Like Warren Buffett, Bush keeps his eyes on the horizon. Buffett invests in companies he believes have long-term growth potential and holds on to those stocks regardless of short-term price fluctuations, negative media coverage, and downgrades by stock analysts. Today, Buffett is the second richest American with $40 billion in assets.

Bush isn't particularly interested in his place in history, either. Like any good CEO, he simply wants results and views challenges as opportunities. But he is also aware of how transitory opinion polls can be.

When Truman left office, his approval rating stood at 25 percent. Yet today, because of his firm approach to national security, Truman — whom the press portrayed as a simpleton — is viewed as one of the great presidents.

Similarly, the media have portrayed Bush as a buffoon, a religious fanatic, or a monster with the temerity to topple a man who had killed 300,000 people, not to mention liberating 50 million people.

In the same way, Democratic papers and critics disparaged Abraham Lincoln as a "dictator, ridiculed him as a baboon, damned him as stupid and incompetent . . ." according to Stephen B. Oates' book, "With Malice Toward None."

Ronald Reagan was portrayed by the media as a bellicose fool. When Reagan appealed to Soviet leader Mikhail Gorbachev to "tear down this wall," liberals cringed. Yet Reagan's policy of dramatically increasing defense spending eventually convinced the Soviets essentially to give up, leading to a Russian democracy.

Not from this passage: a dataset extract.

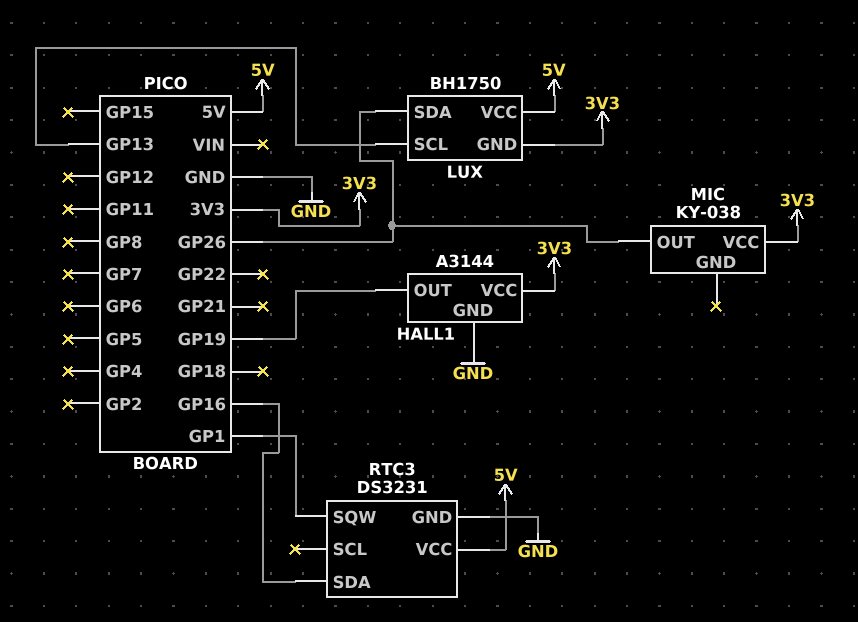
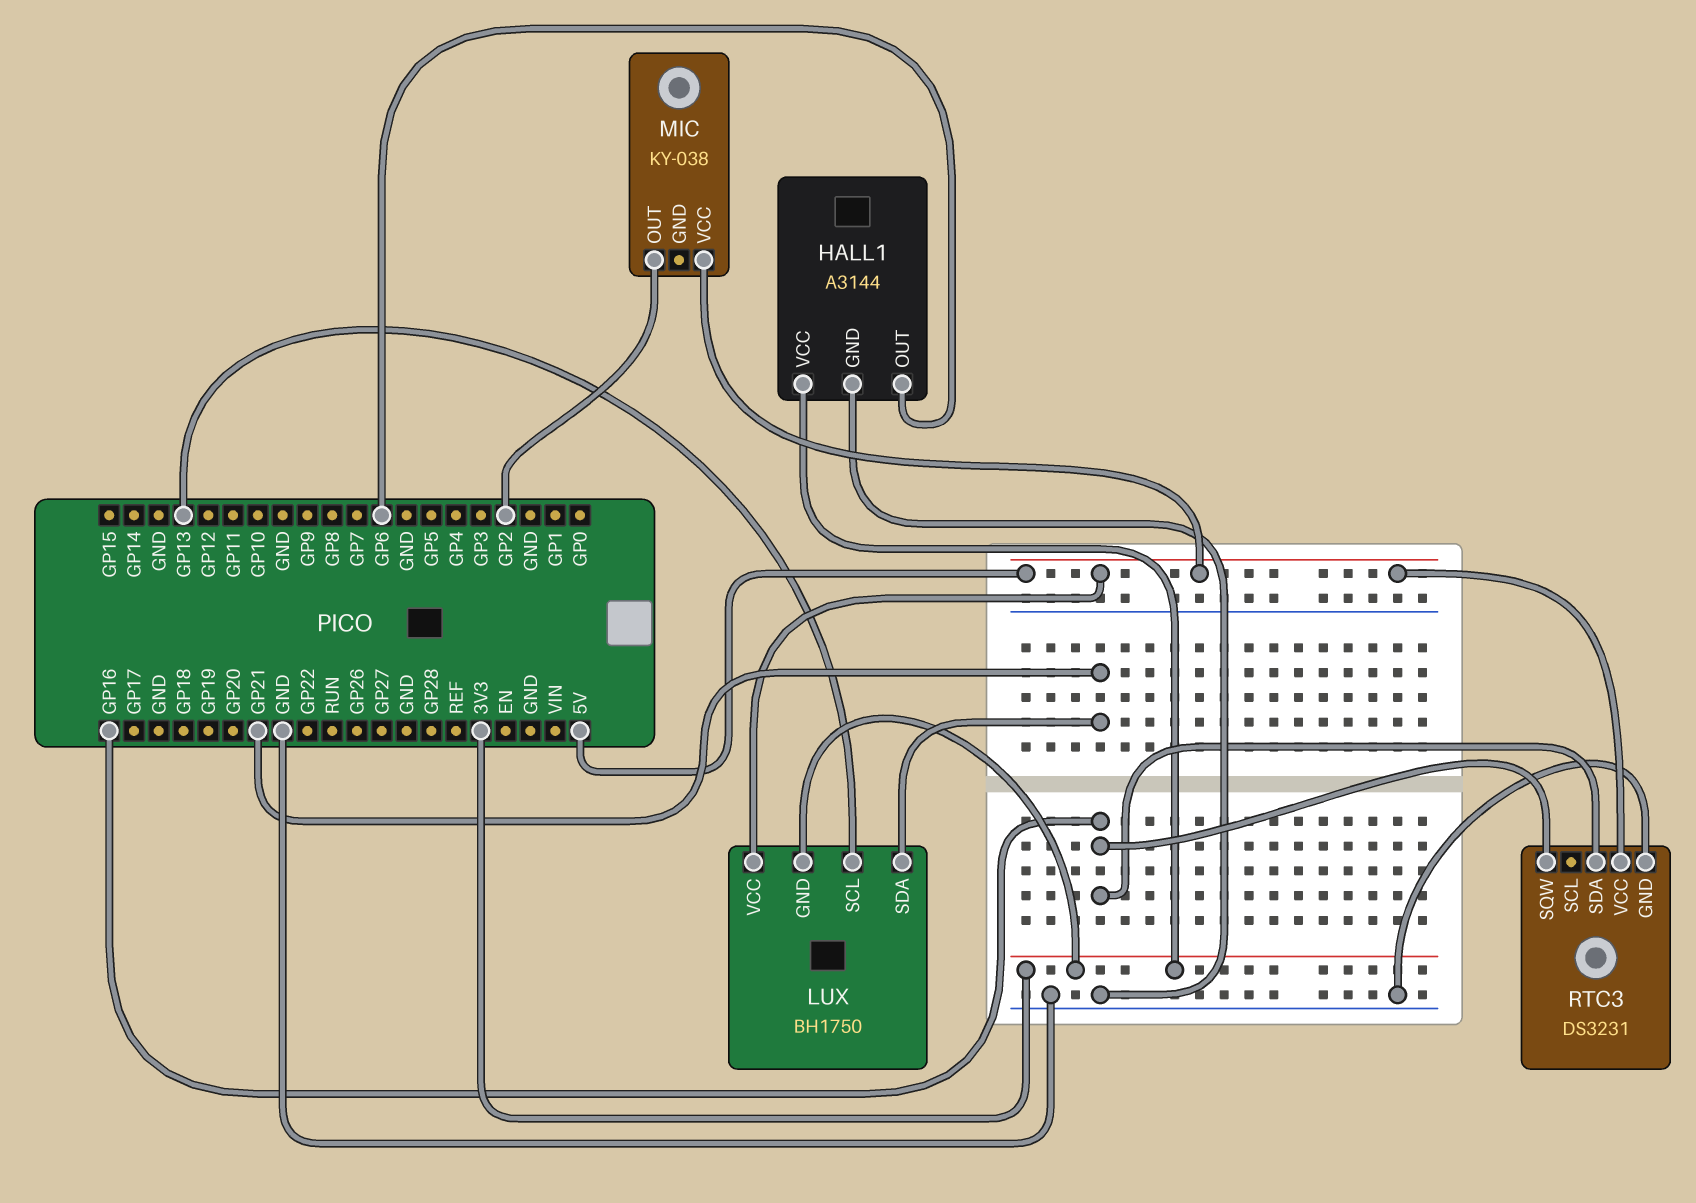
HALL1 pin OUT: GP19 -> GP6
LUX pin SDA: GP26 -> GP21
MIC pin OUT: GP26 -> GP2
MIC pin VCC: 3V3 -> 5V
RTC3 pin SQW: GP1 -> GP16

Righteous Leaders Always Stay the Course

Ultimately, the distortions in the media rub off on voters. But despite the criticism, these leaders stayed the course. They understood, as country music singer Toby Keith sang in "American Soldier," that "freedom don't come free."

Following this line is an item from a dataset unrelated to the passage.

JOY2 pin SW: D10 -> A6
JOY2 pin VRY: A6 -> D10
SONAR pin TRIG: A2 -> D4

"Instead of approaching each day saying, ‘How do I get through the day?' the president approaches problems by saying, ‘How do we solve the problem?'" Ken Mehlman, chairman of the Republican National Committee and a former director of White House political affairs, told me. "Franklin Roosevelt did the same thing for the country. Ronald Reagan did that for the country."

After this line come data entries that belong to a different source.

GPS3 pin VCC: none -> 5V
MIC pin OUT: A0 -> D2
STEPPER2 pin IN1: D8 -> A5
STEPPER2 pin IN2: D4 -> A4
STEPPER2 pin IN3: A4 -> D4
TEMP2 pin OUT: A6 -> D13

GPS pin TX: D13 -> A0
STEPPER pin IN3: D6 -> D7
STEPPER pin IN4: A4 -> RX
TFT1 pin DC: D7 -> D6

Thus, when it comes to national security, Bush is not about to cut and run in Iraq, confirming Osama bin Laden's portrayal of the U.S. as a "paper tiger." He is not about to stop listening to calls between al-Qaida and U.S. operatives as they order the next 9/11 attack.

He is not about to cave on the USA Patriot Act. Doing so would prevent FBI agents from talking to each other about the same case and prevent the CIA from sharing clues to impending terrorist plots with the FBI.

Bush's policies have paid off.

They have enabled the FBI and CIA, often with the help of foreign partners, to roll up some 5,000 terrorists since 9/11. That success story, in turn, is a major reason we have not been attacked since 9/11. But you will never see the headline "5,000 Terrorists Rolled Up Since 9/11" in The New York Times or The Washington Post.

"The fact is that he does compromise," Nick Calio, Bush's top legislative aide in the first term, told me. "He just waits to do it until it's the right time to maximize what we got out of it. We compromised on each tax bill. On No Child Left Behind, there were compromises. On forming a 9/11 commission, we compromised, for good reason."

At the same time, Bush really does not care about polls, said Calio, now senior vice president for global government affairs at Citigroup.

"He used to say when we were talking about an issue and going down the recommendations, even if the issue was highly politically charged, ‘Look, we've only got a short period of time here. If that turns out to be four years instead of eight, if we do what we think is right, then so be it,'" Calio said. "I would say, ‘We can't do that. We're going to be killed.' But he would not wobble. He has the courage of his own convictions. He will say, ‘That's why I was elected.'"

Bush's Mantra: Keep America Safe

Thus, on key issues like national security, Bush's goal is not to win approval from Nancy Pelosi, Paul Krugman, or Keith Olbermann.

Bush's goal is far simpler: He wants to go back to Texas knowing that he did all he could to prevent another 9/11 attack on America.